• EXERCISE: In the material below, copy out everything from the line containing "genus: Impatiens" down to the line containing "state / province: Baja California Sur", including both of those lines.

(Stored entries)

—————

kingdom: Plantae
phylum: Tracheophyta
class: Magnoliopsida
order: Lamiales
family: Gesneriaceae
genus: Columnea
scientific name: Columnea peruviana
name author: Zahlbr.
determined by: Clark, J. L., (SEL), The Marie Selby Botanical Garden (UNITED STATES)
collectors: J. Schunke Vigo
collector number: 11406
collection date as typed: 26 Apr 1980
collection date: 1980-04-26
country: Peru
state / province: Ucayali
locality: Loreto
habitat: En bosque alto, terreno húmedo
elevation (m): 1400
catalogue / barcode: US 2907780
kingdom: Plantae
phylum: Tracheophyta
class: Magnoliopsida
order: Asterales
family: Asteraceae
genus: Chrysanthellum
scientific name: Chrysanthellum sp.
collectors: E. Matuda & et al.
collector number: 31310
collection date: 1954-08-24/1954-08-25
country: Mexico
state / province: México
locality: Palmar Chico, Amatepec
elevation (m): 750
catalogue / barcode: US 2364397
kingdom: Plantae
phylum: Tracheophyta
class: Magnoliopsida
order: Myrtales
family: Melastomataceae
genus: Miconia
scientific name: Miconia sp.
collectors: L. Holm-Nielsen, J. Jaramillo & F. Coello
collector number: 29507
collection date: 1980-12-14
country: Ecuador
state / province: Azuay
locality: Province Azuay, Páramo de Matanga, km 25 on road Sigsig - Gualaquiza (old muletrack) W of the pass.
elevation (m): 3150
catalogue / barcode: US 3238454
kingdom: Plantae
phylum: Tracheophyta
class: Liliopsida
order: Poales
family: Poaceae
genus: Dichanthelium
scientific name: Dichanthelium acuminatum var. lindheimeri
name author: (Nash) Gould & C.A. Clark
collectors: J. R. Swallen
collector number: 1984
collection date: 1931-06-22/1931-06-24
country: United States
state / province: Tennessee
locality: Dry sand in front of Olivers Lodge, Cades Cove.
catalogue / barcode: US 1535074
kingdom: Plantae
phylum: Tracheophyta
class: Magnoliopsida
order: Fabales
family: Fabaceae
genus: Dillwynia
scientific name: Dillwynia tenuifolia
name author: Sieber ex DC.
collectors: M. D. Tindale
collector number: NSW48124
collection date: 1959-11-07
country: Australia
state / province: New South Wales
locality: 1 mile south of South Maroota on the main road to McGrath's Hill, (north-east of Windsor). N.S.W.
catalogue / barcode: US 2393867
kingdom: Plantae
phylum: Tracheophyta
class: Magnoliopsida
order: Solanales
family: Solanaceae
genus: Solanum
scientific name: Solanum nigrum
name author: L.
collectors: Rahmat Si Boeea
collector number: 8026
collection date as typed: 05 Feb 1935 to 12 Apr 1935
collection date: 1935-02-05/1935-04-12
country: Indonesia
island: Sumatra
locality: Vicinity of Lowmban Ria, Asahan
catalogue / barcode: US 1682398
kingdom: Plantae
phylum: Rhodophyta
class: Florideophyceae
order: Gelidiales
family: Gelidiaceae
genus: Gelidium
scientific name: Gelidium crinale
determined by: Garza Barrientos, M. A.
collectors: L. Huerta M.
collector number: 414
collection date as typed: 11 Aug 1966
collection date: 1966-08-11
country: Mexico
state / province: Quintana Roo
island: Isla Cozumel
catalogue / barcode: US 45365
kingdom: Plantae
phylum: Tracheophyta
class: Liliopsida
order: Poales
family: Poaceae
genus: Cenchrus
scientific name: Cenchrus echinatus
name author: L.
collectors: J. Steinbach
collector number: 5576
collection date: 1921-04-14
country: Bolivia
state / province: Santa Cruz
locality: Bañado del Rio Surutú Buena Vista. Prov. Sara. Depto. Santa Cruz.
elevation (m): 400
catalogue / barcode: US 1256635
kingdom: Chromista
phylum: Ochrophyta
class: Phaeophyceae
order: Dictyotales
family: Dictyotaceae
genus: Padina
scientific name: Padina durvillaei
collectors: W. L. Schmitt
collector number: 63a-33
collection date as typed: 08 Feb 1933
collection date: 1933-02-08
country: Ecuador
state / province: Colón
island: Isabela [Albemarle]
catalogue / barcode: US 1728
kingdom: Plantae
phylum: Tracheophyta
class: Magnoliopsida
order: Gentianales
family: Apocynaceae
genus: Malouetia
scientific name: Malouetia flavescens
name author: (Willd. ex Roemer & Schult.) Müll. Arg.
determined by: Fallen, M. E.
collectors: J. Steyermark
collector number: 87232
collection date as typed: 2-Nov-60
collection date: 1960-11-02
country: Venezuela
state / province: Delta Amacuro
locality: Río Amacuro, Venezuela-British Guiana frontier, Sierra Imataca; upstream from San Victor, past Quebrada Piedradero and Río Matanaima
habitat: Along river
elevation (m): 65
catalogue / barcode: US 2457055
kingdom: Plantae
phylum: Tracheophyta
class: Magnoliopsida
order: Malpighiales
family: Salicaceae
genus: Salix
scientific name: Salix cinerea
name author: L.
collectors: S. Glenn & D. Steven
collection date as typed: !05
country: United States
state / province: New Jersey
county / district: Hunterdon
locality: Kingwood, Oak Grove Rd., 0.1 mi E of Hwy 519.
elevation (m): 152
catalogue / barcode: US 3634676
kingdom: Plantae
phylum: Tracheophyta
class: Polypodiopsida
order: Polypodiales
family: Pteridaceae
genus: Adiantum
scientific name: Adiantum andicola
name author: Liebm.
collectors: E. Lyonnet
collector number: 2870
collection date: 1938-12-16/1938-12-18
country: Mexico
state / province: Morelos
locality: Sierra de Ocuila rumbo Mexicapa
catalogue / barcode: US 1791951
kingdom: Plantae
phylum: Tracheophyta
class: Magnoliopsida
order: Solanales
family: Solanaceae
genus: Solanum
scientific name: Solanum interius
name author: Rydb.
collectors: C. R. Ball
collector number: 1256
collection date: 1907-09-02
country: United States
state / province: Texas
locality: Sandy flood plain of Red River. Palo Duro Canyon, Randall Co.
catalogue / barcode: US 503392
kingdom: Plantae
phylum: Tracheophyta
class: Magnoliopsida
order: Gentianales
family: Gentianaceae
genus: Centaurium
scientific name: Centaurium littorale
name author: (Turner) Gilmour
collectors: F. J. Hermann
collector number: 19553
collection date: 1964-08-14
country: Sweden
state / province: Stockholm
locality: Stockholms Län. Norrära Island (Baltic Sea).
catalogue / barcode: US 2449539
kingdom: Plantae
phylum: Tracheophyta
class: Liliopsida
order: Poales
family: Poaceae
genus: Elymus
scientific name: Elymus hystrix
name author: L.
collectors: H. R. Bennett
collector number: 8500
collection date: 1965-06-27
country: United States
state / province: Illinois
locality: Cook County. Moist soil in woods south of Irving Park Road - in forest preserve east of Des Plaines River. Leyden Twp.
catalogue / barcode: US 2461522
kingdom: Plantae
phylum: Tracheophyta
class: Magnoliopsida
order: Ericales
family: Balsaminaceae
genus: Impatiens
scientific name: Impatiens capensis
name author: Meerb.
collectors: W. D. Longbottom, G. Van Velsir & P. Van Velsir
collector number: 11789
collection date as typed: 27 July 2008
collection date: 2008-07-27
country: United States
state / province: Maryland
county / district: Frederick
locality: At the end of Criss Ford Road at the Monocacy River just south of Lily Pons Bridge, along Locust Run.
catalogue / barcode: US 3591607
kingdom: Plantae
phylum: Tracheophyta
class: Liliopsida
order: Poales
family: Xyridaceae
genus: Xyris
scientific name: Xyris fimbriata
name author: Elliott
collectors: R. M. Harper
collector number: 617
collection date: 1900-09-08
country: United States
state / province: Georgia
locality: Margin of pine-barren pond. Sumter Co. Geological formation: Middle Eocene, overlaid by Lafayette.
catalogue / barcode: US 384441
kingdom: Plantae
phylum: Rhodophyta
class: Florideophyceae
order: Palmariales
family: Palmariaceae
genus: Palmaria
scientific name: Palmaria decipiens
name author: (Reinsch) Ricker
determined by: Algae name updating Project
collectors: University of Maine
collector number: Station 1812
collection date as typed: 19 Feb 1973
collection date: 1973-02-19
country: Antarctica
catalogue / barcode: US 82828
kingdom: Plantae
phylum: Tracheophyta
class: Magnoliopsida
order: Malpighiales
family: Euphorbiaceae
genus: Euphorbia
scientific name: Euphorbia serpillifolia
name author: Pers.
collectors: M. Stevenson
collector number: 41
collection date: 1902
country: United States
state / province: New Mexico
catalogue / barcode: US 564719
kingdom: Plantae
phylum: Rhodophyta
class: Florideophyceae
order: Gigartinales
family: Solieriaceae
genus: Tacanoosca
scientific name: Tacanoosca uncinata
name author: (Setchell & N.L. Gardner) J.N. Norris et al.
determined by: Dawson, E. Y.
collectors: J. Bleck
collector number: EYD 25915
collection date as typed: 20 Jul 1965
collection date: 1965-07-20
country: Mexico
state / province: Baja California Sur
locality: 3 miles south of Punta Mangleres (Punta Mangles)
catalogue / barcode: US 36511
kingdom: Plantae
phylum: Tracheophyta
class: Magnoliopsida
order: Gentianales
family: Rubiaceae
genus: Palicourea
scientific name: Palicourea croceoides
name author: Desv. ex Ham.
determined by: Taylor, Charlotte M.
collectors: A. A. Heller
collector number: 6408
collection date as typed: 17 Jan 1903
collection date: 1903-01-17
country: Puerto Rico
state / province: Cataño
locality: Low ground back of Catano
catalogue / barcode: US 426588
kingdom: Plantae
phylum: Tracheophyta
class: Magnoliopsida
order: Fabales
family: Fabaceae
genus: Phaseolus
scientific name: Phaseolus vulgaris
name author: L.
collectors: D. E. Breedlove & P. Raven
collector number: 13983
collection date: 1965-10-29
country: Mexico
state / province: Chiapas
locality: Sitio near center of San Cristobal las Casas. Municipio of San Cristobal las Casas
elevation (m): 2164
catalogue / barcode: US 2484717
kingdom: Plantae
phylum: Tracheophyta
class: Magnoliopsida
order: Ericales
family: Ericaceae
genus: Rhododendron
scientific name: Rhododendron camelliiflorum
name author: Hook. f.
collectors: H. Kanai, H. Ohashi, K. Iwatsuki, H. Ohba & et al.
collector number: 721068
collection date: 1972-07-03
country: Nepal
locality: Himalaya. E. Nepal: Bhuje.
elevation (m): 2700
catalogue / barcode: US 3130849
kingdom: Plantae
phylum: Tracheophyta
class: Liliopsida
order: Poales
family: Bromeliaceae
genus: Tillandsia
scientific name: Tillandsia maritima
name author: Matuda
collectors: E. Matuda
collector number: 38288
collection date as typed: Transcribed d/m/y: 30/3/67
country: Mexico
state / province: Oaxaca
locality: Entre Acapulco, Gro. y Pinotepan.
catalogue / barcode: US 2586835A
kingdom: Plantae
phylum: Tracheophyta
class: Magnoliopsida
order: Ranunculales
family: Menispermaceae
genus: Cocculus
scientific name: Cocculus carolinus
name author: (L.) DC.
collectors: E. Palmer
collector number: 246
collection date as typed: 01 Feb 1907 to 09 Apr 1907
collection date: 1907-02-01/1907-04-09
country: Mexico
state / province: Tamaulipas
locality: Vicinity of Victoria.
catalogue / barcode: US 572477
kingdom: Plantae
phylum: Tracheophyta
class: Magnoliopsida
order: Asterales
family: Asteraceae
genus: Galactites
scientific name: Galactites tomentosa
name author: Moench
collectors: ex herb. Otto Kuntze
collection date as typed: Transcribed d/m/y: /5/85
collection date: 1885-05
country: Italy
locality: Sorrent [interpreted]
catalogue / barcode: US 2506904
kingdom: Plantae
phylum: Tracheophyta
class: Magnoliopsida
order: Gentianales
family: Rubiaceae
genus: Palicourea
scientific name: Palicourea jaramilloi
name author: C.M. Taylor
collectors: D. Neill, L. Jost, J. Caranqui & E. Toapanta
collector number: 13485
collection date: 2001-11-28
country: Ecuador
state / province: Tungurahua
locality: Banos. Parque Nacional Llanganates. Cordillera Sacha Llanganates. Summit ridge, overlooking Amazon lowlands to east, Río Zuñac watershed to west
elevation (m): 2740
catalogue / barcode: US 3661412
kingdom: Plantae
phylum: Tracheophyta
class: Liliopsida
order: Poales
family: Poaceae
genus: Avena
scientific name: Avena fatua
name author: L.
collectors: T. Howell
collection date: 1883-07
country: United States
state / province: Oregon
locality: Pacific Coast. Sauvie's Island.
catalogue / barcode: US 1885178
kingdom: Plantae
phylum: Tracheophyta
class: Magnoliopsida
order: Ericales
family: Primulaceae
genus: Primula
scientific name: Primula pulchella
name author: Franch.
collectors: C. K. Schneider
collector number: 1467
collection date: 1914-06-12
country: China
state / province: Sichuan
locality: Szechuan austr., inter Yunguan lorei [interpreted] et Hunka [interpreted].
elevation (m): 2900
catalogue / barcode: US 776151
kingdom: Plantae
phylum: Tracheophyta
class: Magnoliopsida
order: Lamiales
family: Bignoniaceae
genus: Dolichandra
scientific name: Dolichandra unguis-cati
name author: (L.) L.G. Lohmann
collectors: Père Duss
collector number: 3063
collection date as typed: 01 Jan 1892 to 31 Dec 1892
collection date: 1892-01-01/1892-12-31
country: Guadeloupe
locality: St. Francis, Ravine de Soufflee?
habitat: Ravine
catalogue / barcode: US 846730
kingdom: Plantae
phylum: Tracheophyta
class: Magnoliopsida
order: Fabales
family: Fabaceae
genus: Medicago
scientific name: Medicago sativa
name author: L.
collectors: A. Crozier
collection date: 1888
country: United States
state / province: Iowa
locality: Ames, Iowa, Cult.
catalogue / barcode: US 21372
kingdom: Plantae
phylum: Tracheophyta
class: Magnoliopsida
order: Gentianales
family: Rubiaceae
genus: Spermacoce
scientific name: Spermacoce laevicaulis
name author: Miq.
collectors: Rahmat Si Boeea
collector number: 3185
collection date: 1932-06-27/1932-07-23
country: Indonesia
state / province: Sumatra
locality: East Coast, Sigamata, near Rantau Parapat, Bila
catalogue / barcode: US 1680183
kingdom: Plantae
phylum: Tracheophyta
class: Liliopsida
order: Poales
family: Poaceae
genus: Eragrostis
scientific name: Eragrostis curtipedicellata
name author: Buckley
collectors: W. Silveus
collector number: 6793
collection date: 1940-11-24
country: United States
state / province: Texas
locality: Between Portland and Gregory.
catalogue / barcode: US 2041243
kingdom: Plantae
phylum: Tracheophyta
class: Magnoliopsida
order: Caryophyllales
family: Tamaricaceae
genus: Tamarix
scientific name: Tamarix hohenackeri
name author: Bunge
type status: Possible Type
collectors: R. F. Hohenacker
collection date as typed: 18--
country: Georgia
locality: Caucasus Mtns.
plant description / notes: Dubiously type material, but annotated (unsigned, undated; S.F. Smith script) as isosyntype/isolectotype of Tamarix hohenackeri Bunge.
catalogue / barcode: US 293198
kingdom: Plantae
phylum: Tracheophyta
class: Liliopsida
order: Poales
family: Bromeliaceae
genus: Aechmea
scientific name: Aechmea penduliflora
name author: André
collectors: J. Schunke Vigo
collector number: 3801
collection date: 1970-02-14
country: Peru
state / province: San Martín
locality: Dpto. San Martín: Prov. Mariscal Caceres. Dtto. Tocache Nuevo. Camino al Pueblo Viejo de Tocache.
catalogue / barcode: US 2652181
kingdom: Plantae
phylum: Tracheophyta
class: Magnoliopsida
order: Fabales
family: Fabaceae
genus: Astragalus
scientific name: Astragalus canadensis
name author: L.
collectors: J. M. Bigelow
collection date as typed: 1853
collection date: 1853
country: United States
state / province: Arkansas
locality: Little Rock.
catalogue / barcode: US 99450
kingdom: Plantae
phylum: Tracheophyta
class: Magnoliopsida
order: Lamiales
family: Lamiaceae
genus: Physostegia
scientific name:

—————

• PROBLEM SOLUTION:
genus: Impatiens
scientific name: Impatiens capensis
name author: Meerb.
collectors: W. D. Longbottom, G. Van Velsir & P. Van Velsir
collector number: 11789
collection date as typed: 27 July 2008
collection date: 2008-07-27
country: United States
state / province: Maryland
county / district: Frederick
locality: At the end of Criss Ford Road at the Monocacy River just south of Lily Pons Bridge, along Locust Run.
catalogue / barcode: US 3591607
kingdom: Plantae
phylum: Tracheophyta
class: Liliopsida
order: Poales
family: Xyridaceae
genus: Xyris
scientific name: Xyris fimbriata
name author: Elliott
collectors: R. M. Harper
collector number: 617
collection date: 1900-09-08
country: United States
state / province: Georgia
locality: Margin of pine-barren pond. Sumter Co. Geological formation: Middle Eocene, overlaid by Lafayette.
catalogue / barcode: US 384441
kingdom: Plantae
phylum: Rhodophyta
class: Florideophyceae
order: Palmariales
family: Palmariaceae
genus: Palmaria
scientific name: Palmaria decipiens
name author: (Reinsch) Ricker
determined by: Algae name updating Project
collectors: University of Maine
collector number: Station 1812
collection date as typed: 19 Feb 1973
collection date: 1973-02-19
country: Antarctica
catalogue / barcode: US 82828
kingdom: Plantae
phylum: Tracheophyta
class: Magnoliopsida
order: Malpighiales
family: Euphorbiaceae
genus: Euphorbia
scientific name: Euphorbia serpillifolia
name author: Pers.
collectors: M. Stevenson
collector number: 41
collection date: 1902
country: United States
state / province: New Mexico
catalogue / barcode: US 564719
kingdom: Plantae
phylum: Rhodophyta
class: Florideophyceae
order: Gigartinales
family: Solieriaceae
genus: Tacanoosca
scientific name: Tacanoosca uncinata
name author: (Setchell & N.L. Gardner) J.N. Norris et al.
determined by: Dawson, E. Y.
collectors: J. Bleck
collector number: EYD 25915
collection date as typed: 20 Jul 1965
collection date: 1965-07-20
country: Mexico
state / province: Baja California Sur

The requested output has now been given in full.